Глава 3. Основные стадии психосоциального развития
Об использованных терминах и таблицах
Говорить о последовательности психосоциальных стадий жизни – это значит взять на себя ответственность за определения, которые мы с Джоан Эриксон им когда-то дали и которые включают в себя такие неоднозначные понятия, как надежда, верность, любовь, или забота. Эти придающие силу психосоциальные характеристики, считаем мы, возникают как результат борьбы синтонической и дистонической тенденций на протяжении трех наиважнейших стадий жизни. Надежда рождается в противостоянии базового доверия и базового недоверия младенческого возраста, верность – в конфликте идентичности и спутанной идентичности подросткового возраста, забота – в противопоставлении генеративности и погруженности в себя зрелого периода жизни. (В таблице противопоставление обозначено символом, то есть versus, «против» или «напротив», как мы сказали бы в свете комплементарности называемых характеристик.) На самом деле большинство этих терминов в общем и целом обозначает базовые качества, которые являются пропуском для вступления молодой личности в поколенческий цикл, а для зрелого человека – для его завершения.
Говоря об используемых нами терминах, я процитирую известного теоретика Дэвида Рапопорта, ныне покойного, который некогда попытался определить мое место в эго-психологии. Он предупреждал читателей: «Теория Эриксона (и во многом теория Фрейда) охватывает феноменологические и клинические психоаналитико-психологические положения, причем системных различий между ними нет. Соответственно концептуальный статус терминологии этой теории остается неясным» (Erikson, 1959). Если читатели познакомятся с данной работой, то поймут, что именно Д. Рапопорт имел в виду. Однако если мы согласимся с тем предположением, что ритуализация есть одно из звеньев между формирующимся эго и этосом его сообщества, то живой язык необходимо считать одной из наиважнейших форм ритуализации в том смысле, что он несет в себе не только универсально-человеческое, но и специфические культурные ценности, передаваемые через ритуализированное взаимодействие. Таким образом, когда мы обращаемся к феномену человеческой силы, общеупотребимые слова живого языка, вызревшие в употреблении их многими поколениями, являются наилучшим основанием дискурса.
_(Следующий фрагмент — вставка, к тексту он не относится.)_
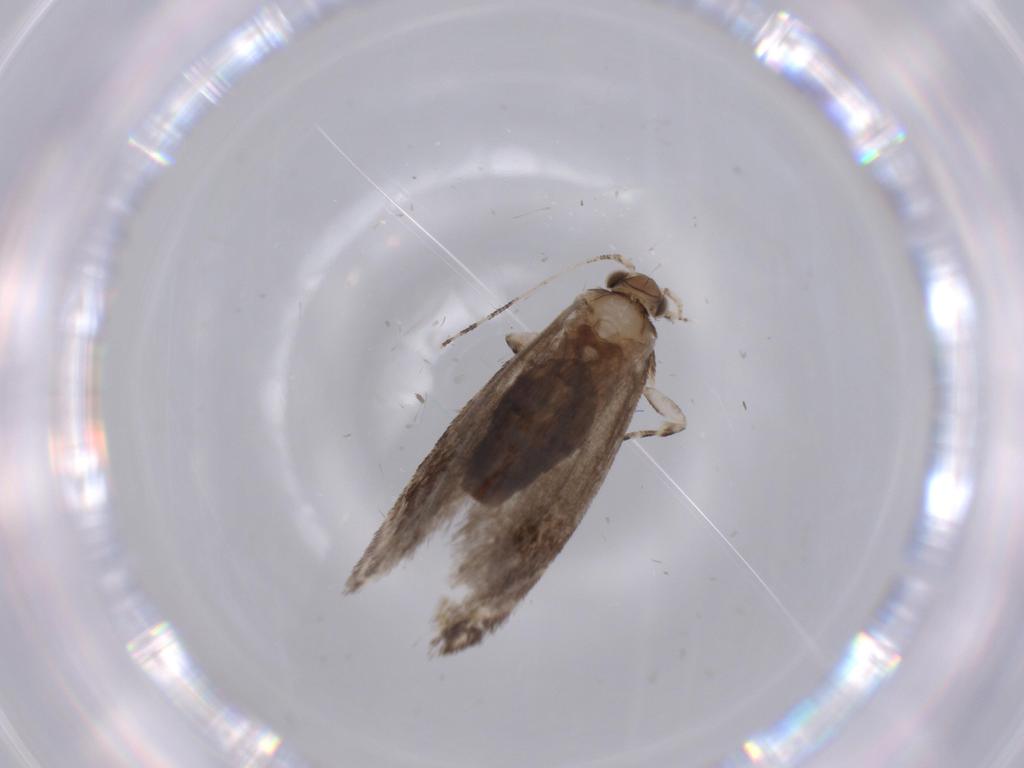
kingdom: Animalia
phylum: Arthropoda
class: Insecta
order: Lepidoptera
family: Tineidae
Если говорить более конкретно, если размышления о развитии приводят нас к разговору о надежде, верности, заботе как о характеристиках сильных сторон человека или качествах эго, приобретаемых на таких стратегически важных стадиях развития, как детство, подростковый возраст, зрелость, не следует удивляться тому (хотя мы были удивлены, поняв это), что им соответствуют такие важнейшие идеологические ценности, надежда, вера, милосердие. Скептики из венской школы, конечно же, вспомнят об одном австрийском императоре, который при осмотре модели нового, весьма причудливого памятника в стиле барокко cо всей серьезностью заявил: «Следовало бы добавить в левый нижний угол немного веры, надежды, любви!» Такие вечные ценности, отсылающие к высшим духовным стремлениям, должны с самого начала быть каким-то образом связанными с источниками формирования человеческой мощи; и было бы весьма поучительно проследить эти связи в разных традициях и языках.